Pressure altitude: PA = Alt + (29.92 − QNH) × 1000 ft. Air pressure (troposphere): P = P₀(1 − Lh/T₀)^(g/RL) where L = 0.0065 K/m, T₀ = 288.15 K. Air density: ρ = P/(RT). Density ratio: σ = ρ/ρ₀. TAS = EAS / √σ ≈ IAS / √σ. Mach number: M = TAS / √(γRT) where γ = 1.4, R = 287.058 J/(kg·K).
Result: TAS ≈ 462 kts, Mach 0.79, density altitude 36,200 ft
At FL350, pressure ≈ 23,842 Pa and ISA temp = -54.5°C. With OAT = -54°C (ISA+0.5), density ≈ 0.380 kg/m³, σ = 0.310. TAS = 280/√0.310 ≈ 503 kts... (simplified). Actual result varies with compressibility correction.
An aircraft's pitot-static system measures the difference between total (ram) pressure and static pressure. This dynamic pressure (q = ½ρv²) is proportional to both air density and the square of velocity. The airspeed indicator is calibrated to read correctly at sea-level standard density (ρ₀ = 1.225 kg/m³), so it directly indicates Equivalent Airspeed (EAS). In practice, IAS ≈ EAS for most GA aircraft after accounting for small instrument and position errors.
True Airspeed is the actual velocity of the aircraft through the air mass. At altitude, where density is reduced, the aircraft must fly faster to generate the same dynamic pressure. The correction factor is 1/√σ, where σ = ρ/ρ₀ is the density ratio. At FL350, σ ≈ 0.31, so TAS is about 1.8× IAS.
This calculator uses the International Standard Atmosphere (ISA) model. In the troposphere (0-11,000 m), temperature decreases at a lapse rate of 6.5°C per kilometer from 15°C at sea level. Above the tropopause (11,000 m / 36,089 ft), temperature remains constant at -56.5°C in the lower stratosphere. Pressure and density are calculated using the barometric formula derived from the hydrostatic equation and ideal gas law.
Non-standard conditions are handled through the altimeter setting (which adjusts pressure altitude) and the OAT input (which provides actual temperature). The ISA deviation — the difference between actual and standard temperature — is a key performance planning parameter used in aircraft operating manuals.
For cross-country flight planning, the pilot determines TAS from the aircraft's performance charts, applies wind corrections to obtain ground speed, and uses ground speed to calculate leg times and fuel requirements.
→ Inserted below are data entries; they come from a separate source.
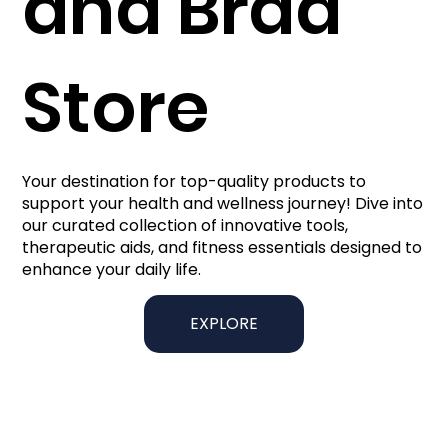
and Brad
Store
Your destination for top-quality products to
support your health and wellness journey! Dive into
our curated collection of innovative tools,
therapeutic aids, and fitness essentials designed to
enhance your daily life.
EXPLORE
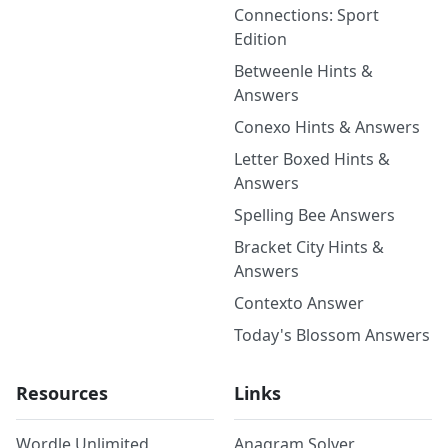
Connections: Sport
Edition
Betweenle Hints &
Answers
Conexo Hints & Answers
Letter Boxed Hints &
Answers
Spelling Bee Answers
Bracket City Hints &
Answers
Contexto Answer
Today's Blossom Answers
Resources
Links
Wordle Unlimited
Anagram Solver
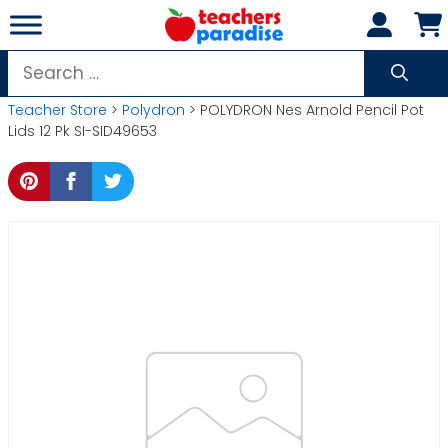
Skip
to
content
Search
for:
Teacher Store
>
Polydron
> POLYDRON Nes Arnold Pencil Pot
Lids 12 Pk SI-SID49653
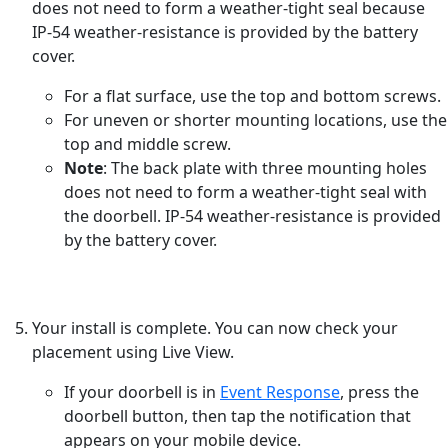
does not need to form a weather-tight seal because
IP-54 weather-resistance is provided by the battery
cover.
For a flat surface, use the top and bottom screws.
For uneven or shorter mounting locations, use the
top and middle screw.
Note
: The back plate with three mounting holes
does not need to form a weather-tight seal with
the doorbell. IP-54 weather-resistance is provided
by the battery cover.
Your install is complete. You can now check your
placement using Live View.
If your doorbell is in
Event Response
, press the
doorbell button, then tap the notification that
appears on your mobile device.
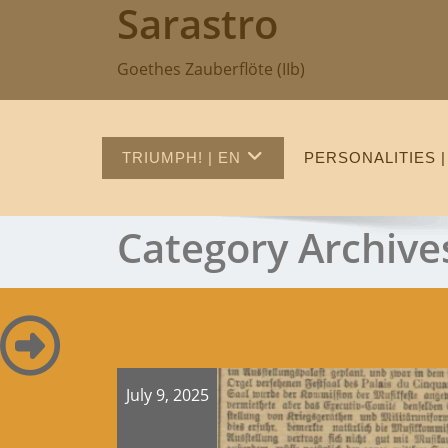
Sarastro
Skip
to
content
Goethes Zauberflöte (IIb)
TRIUMPH! | EN
PERSONALITIES |
Category Archive
July 9, 2025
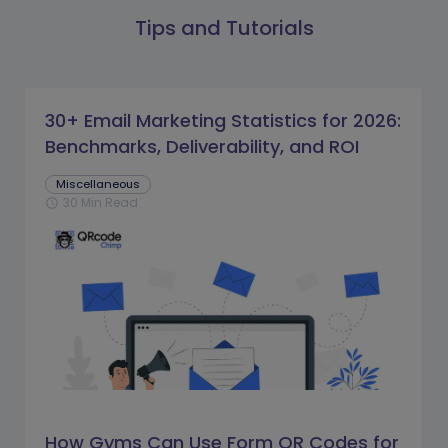
Tips and Tutorials
30+ Email Marketing Statistics for 2026:
Benchmarks, Deliverability, and ROI
Miscellaneous
30 Min Read
schedule
How Gyms Can Use Form QR Codes for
Modern GPS provides ground speed directly, but TAS remains essential for performance calculations, fuel planning at altitude, and understanding the aircraft's operating envelope. Jet aircraft typically plan in Mach number at cruise altitude, converting to TAS for wind correction.
The airspeed indicator measures dynamic pressure, which depends on air density. At altitude, air is thinner, so the aircraft must move faster through the air to generate the same dynamic pressure. TAS corrects for this density effect.
Pressure altitude is altitude corrected for non-standard barometric pressure. Density altitude further corrects for non-standard temperature. Density altitude determines aircraft performance (takeoff distance, climb rate, engine power).
At sea level (0 ft) on a standard day (15°C, 29.92 inHg), IAS equals TAS (assuming no instrument or position errors). Any increase in altitude or temperature above this standard makes TAS greater than IAS.
ISA deviation is the difference between actual OAT and the standard atmosphere temperature at that altitude. Positive ISA deviation means warmer-than-standard air, which reduces density and increases TAS for a given IAS. It directly affects engine performance and TAS calculations.
This calculator uses the simple density-ratio method (TAS = IAS/√σ) which is accurate for subsonic speeds below Mach 0.3. Above Mach 0.3, compressibility effects become significant and a full compressible-flow correction should be applied.
The transonic regime typically spans Mach 0.8 to 1.2. In this range, some airflow over the aircraft exceeds the speed of sound even though the aircraft itself is subsonic. This creates shock waves and changes in drag characteristics.